At 05:45 ET (10:45 GMT), Brent Oil Futures expiring in January fell 0.9% to $64.30 per barrel and West Texas Intermediate (WTI) crude futures dropped 0.9% to $60.13 per barrel.
Both contracts jumped more than 1% on Tuesday.
US crude stocks rise sharply - API
Data from the American Petroleum Institute (API) showed U.S. crude stocks rose by 4.4 million barrels in the week ended Nov. 18, more than three times the prior week’s build of 1.3 million barrels. Gasoline inventories climbed by 1.55 million barrels and distillate inventories increased by 577,000 barrels.
The inventory rise came as broader supply forecasts point to a potential overhang in early 2026. Producers have kept output elevated, while global agencies have warned that demand growth may not be strong enough to absorb available supply.
"Overall, the report was relatively bearish. However, the market will be more focused on the release of the widely followed US Energy Information Administration (EIA) inventory numbers later today," ING analysts said in a note.
U.S. sanctions against Russia loom
At the same time, markets are focused on U.S. sanctions targeting Russian oil companies Rosneft and Lukoil, which are set to take effect on Nov. 21.

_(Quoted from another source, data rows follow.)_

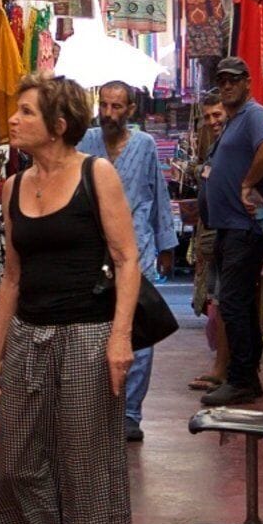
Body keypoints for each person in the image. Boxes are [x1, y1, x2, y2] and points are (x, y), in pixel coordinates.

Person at [0, 75, 142, 524]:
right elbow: (12, 277)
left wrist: (120, 338)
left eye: (25, 112)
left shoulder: (98, 176)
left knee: (87, 462)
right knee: (16, 458)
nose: (14, 120)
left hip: (87, 337)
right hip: (28, 337)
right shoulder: (14, 184)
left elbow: (126, 259)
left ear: (58, 125)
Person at [78, 79, 180, 442]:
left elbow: (159, 192)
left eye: (116, 106)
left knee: (138, 330)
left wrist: (167, 246)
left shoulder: (146, 145)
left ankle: (131, 413)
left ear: (130, 110)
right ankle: (99, 406)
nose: (108, 113)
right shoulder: (86, 142)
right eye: (104, 105)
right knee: (97, 329)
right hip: (94, 248)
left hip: (137, 249)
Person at [198, 60, 263, 404]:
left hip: (246, 226)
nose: (228, 86)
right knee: (238, 304)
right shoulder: (232, 121)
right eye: (222, 81)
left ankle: (242, 379)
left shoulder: (254, 115)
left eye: (234, 80)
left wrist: (247, 182)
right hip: (229, 227)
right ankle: (246, 377)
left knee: (232, 302)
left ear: (247, 83)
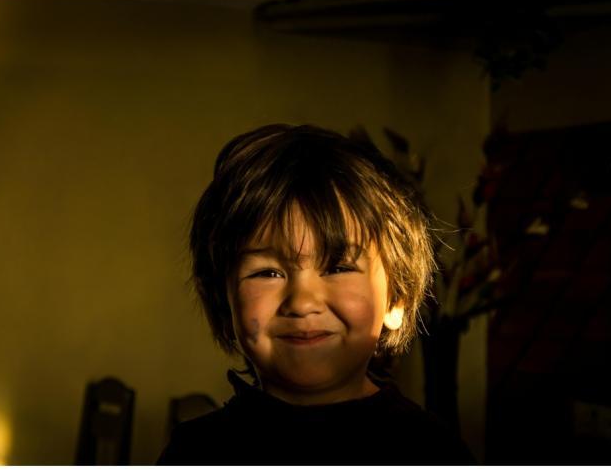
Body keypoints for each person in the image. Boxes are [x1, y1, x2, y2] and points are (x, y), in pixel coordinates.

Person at [157, 124, 475, 465]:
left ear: (396, 297)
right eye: (267, 273)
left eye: (338, 268)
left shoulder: (431, 452)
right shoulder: (195, 452)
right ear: (223, 302)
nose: (303, 302)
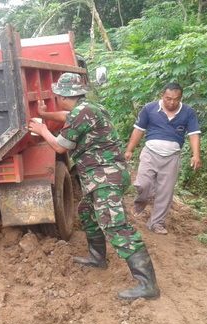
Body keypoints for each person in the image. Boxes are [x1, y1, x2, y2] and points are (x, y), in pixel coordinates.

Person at [28, 73, 160, 300]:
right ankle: (97, 258)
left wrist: (42, 130)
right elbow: (66, 115)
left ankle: (148, 285)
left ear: (62, 96)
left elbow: (60, 147)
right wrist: (45, 114)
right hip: (100, 175)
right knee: (87, 213)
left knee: (115, 226)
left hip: (104, 176)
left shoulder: (82, 112)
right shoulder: (87, 108)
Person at [124, 83, 201, 235]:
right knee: (143, 184)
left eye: (176, 99)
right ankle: (140, 204)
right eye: (168, 99)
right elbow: (138, 130)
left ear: (181, 98)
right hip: (150, 153)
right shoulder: (149, 109)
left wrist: (196, 155)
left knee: (165, 192)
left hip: (172, 157)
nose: (172, 102)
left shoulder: (188, 112)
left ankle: (156, 223)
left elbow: (194, 134)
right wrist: (129, 150)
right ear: (162, 95)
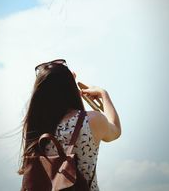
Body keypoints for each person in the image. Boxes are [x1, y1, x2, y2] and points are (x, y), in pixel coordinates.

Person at [18, 59, 121, 190]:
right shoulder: (92, 120)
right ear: (70, 87)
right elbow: (115, 130)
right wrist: (103, 94)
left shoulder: (35, 126)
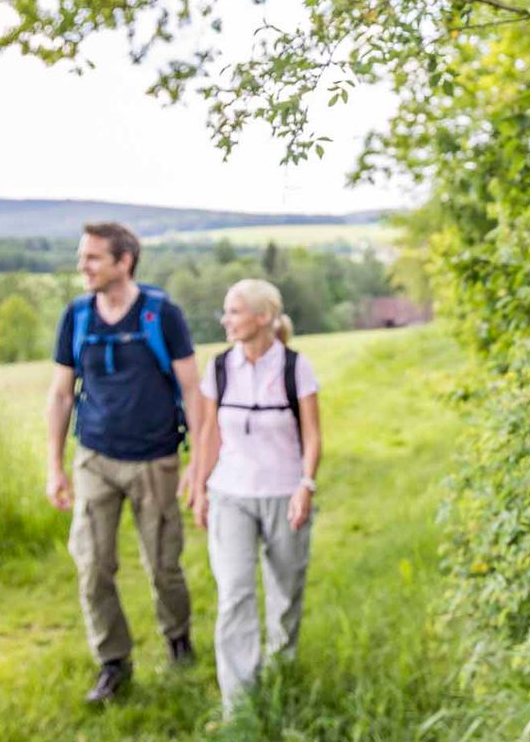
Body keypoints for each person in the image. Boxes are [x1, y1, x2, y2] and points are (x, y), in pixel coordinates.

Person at [46, 222, 204, 704]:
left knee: (163, 565)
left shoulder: (161, 315)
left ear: (124, 261)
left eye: (93, 257)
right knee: (92, 565)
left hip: (154, 459)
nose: (83, 266)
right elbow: (60, 393)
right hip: (94, 457)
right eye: (82, 256)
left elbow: (193, 389)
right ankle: (113, 664)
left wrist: (197, 463)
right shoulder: (76, 317)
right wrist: (55, 464)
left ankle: (178, 641)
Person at [187, 277, 323, 712]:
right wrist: (200, 486)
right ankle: (240, 704)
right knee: (235, 593)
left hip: (284, 493)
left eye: (234, 311)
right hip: (231, 494)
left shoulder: (295, 367)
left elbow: (313, 434)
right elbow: (208, 433)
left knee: (285, 593)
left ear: (263, 317)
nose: (226, 320)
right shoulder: (220, 368)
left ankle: (281, 673)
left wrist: (306, 485)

The measures will restrict access to U.S.-dollar financing and limit transactions with the firms.
"Market participants appear more concerned about supply risks than the odds of a surplus going forward," ING analysts said.
"Worries over Russian diesel supply amid sanctions and Ukrainian attacks on Russian refineries are driving the market’s strength," they added, referring to Tuesday’s gains.
Meanwhile, an Axios report, citing U.S. and Russian officials, stated that the Trump administration has been quietly coordinating with Moscow to develop a new proposal aimed at ending the war in Ukraine.
A potential deal could reshape global supply expectations and sanctions policy, potentially lowering the geopolitical risk premium and pushing oil prices down.